Vous devez toujours avoir en votre possession votre carte Facteur d’Abord qui vous a été remise par le personnel de votre centre d’hémostase. Elle informe rapidement les ambulanciers et/ou le personnel médical de votre problème de coagulation et des traitements nécessaires. Plusieurs centres d’hémostase suggèrent de porter un bracelet de type MedicAlert®, pour une identification rapide par le personnel soignant.

Vous partez en voyage ? Informez-en votre centre d’hémostase. Il existe des centres d’hémostase à travers le monde et certaines informations pourraient faciliter vos déplacements.

Restez toujours en communication avec votre centre d’hémostase.

Vaccination
L’Association canadienne de pédiatrie publie des mises à jour régulières sur ses recommandations en ce qui concerne la vaccination des enfants. Nous croyons important de les suivre.

Par contre, certaines précautions sont nécessaires afin d’éviter des saignements aux points d’injection. L’infirmière du centre d’hémostase vous informera sur celles-ci.

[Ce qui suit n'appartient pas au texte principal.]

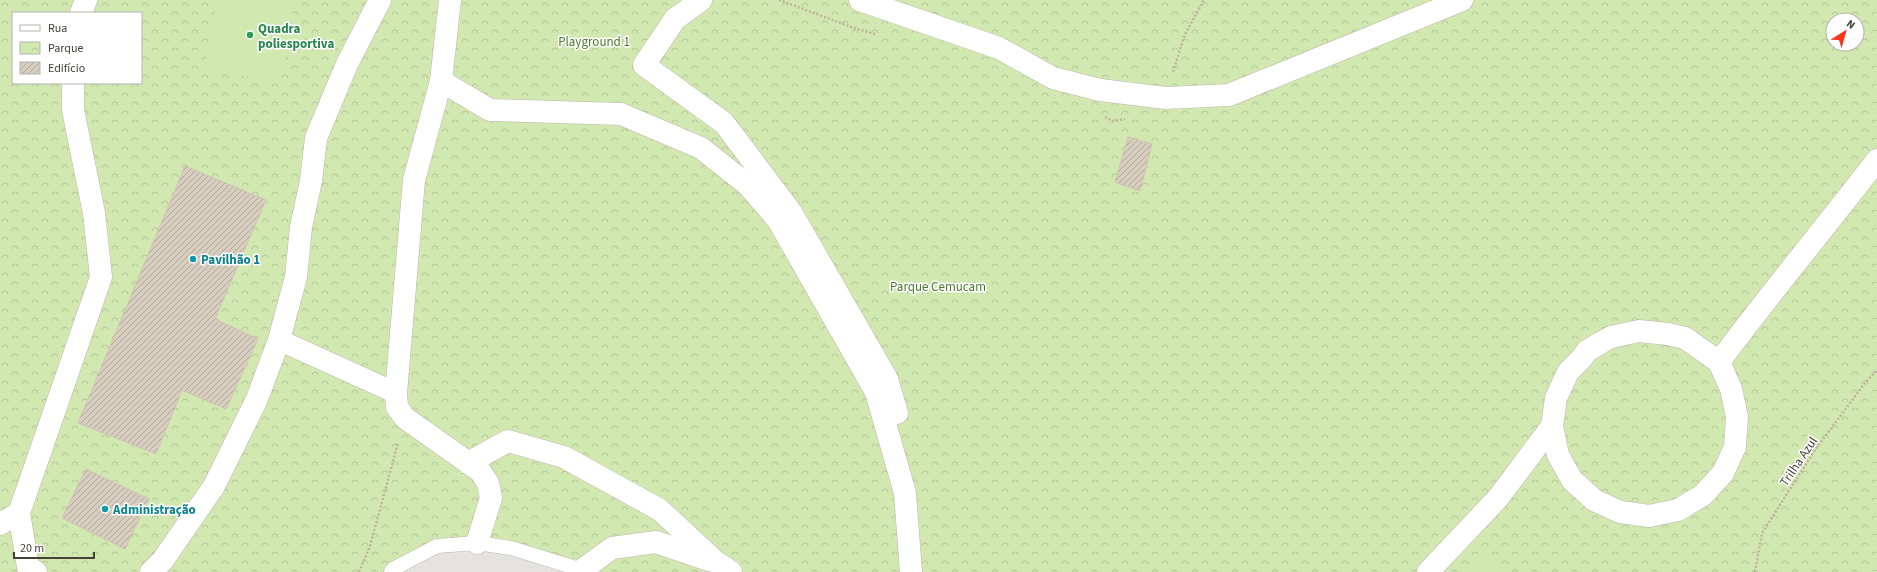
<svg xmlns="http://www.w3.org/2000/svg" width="1877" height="572" font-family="'Source Sans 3',sans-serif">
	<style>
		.park { fill: url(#park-crowns); fill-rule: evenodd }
		.pitch { fill: #d1e8b1 }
		.parking { fill: #e5e3e0 }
		.building { fill: url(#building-hatch); stroke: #d0c3b1 }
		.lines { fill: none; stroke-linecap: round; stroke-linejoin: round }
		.service-casing { stroke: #bfb7aa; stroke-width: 15 }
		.pedestrian-casing { stroke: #bfb7aa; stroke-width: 22 }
		.minor-casing { stroke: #bfb7aa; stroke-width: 23 }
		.path { stroke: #c1b29c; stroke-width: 2.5; stroke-dasharray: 2 2; stroke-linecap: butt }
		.service { stroke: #fff; stroke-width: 14 }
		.pedestrian { stroke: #fff; stroke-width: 21 }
		.minor { stroke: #fff; stroke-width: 22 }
		.leisure-dot { fill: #2e9e5b; stroke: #fff; stroke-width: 1.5 }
		.culture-dot { fill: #0f9aa8; stroke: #fff; stroke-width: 1.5 }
		.labels { text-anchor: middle; stroke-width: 3; stroke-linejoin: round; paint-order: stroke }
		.leisure-label { font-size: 13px; font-weight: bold; fill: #27864d; stroke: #fff; text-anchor: start }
		.park-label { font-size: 13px; fill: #4b792a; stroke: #fff }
		.culture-label { font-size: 13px; font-weight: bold; fill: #0d838f; stroke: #fff; text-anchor: start }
		.street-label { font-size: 13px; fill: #474037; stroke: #fff }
	</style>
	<defs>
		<pattern id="park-crowns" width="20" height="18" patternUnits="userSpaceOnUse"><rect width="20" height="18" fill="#d1e8b1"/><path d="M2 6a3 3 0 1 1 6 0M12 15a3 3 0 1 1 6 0" fill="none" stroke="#b5c899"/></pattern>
		<pattern id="building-hatch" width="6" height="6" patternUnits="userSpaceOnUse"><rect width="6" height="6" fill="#d8cec0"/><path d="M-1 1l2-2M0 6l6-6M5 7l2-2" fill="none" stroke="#b1a99d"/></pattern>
	</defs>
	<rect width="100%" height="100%" fill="#f4f0e8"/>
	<path class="park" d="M0,0H1877V572H0ZM13,13H141V83H13ZM1833,20H1857V44H1833Z"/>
	<g class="pitch">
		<polygon points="217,0 295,0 281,82 205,69"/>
		<polygon points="1482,550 1507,572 1463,572"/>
	</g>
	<polygon class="parking" points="477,543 582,572 391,572 437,546"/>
	<g class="building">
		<polygon points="1128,137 1152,144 1140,191 1115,182"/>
		<polygon points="185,166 266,200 215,319 258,339 226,409 182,390 156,454 78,423"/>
		<polygon points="86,469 149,499 125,549 62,518"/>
	</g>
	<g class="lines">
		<defs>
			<polyline id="service" points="391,572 393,569 437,546 477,543 511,548 582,570 582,572"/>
			<polyline id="pedestrian" points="279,340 396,393"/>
			<g id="minor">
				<polyline points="450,0 441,81 414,180 396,393 397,407 405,418 480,471 488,483 491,498 477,543"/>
				<polyline points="701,0 675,19 644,65 724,123 791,212 887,379 897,413"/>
				<polyline points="860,0 999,48 1053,78 1100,90 1166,98 1229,95 1462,0"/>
				<polyline points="81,13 86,0"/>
				<polyline points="441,81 490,110 621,114 701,148 749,186 778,220 876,392 905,493 911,572"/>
				<polygon points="1639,331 1668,334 1685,338 1719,362 1731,389 1737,417 1735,447 1723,473 1703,495 1678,510 1649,516 1620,512 1594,500 1572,480 1558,455 1552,426 1556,398 1568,372 1582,358 1587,351 1602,342 1611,337"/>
				<path d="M1719,362C1770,293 1825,228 1877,160"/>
				<polyline points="468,463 508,441 564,457 660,510 716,562 731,572"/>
				<polyline points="0,524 19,513"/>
				<polyline points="582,570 612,548 656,542 709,560"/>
				<polyline points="36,572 28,567 19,513 101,277 94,213 73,110 73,83"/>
				<polyline points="151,572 163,560 214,486 257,399 279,340 296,277 301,227 311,181 316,138 347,64 380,0"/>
				<polyline points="1428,572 1498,498 1552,426"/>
			</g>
		</defs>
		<use href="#service" class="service-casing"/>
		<use href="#pedestrian" class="pedestrian-casing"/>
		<use href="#minor" class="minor-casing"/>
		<g class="path">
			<polyline points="779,0 854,28 875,34"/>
			<polyline points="1173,72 1185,34 1204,0"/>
			<polyline points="1105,117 1113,121 1125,119"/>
			<polyline points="359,572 370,546 398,443"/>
			<polyline points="1755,572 1762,533 1815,450 1865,383 1877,370"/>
		</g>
		<use href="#service" class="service"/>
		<use href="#pedestrian" class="pedestrian"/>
		<use href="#minor" class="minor"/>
	</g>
	<circle class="leisure-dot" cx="250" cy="35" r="4"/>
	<g class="culture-dot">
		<circle cx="193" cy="259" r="4"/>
		<circle cx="105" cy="509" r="4"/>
	</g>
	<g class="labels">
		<g class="leisure-label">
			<text x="258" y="33">Quadra<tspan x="258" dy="15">poliesportiva</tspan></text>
		</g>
		<g class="park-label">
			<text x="594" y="46">Playground 1</text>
			<text x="938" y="291">Parque Cemucam</text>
		</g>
		<g class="culture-label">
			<text x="201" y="264">Pavilhão 1</text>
			<text x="113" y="514">Administração</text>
		</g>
		<g class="street-label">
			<text transform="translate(1798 461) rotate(-56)" y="5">Trilha Azul</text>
		</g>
	</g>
	<rect x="12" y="12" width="130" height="72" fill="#ffffff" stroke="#b5b3af"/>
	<rect x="20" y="25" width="20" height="6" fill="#ffffff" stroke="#b5b3af"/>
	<text x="48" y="32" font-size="12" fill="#474037">Rua</text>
	<rect x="20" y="42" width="20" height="12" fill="url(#park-crowns)" stroke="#b5b3af"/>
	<text x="48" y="52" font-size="12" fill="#474037">Parque</text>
	<rect x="20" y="62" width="20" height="12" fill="url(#building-hatch)" stroke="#b5b3af"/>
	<text x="48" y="72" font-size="12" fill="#474037">Edifício</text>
	<g transform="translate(1845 32) rotate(37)"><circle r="19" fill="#ffffff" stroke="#b5b3af"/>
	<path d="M0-3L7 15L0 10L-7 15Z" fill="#f8341a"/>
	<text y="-6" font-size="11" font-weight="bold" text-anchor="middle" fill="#474037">N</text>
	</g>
	<path d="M14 552v6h80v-6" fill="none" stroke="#474037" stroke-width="2"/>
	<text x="20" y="552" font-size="12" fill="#474037" stroke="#ffffff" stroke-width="3" paint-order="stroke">20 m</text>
</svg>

Vaccination supplémentaire
On recommande la vaccination contre l’hépatite A et B à toute personne susceptible d’être traitée avec des produits sanguins. Il s’agit d’un moyen de prévention simple, efficace et facilement accessible. Même si aujourd’hui, les produits sanguins sont considérés sécuritaires grâce aux différents processus d’inactivation virale, nous ne saurions être trop prudents et passer outre à cette recommandation.

Cette équipe est composée de plusieurs professionnels :

  • Directeur médical, habituellement un hématologue-oncologue
  • Infirmière coordonnatrice
  • Physiothérapeute
  • Travailleur social
  • Psychologue

L’équipe travaille en étroite collaboration avec d’autres spécialistes au besoin (chirurgien, orthopédiste, rhumatologue, dentiste et généticien). Le but de l’équipe multidisciplinaire est de favoriser le bien-être du patient et, dans le cas d’un enfant, celui de toute sa famille également.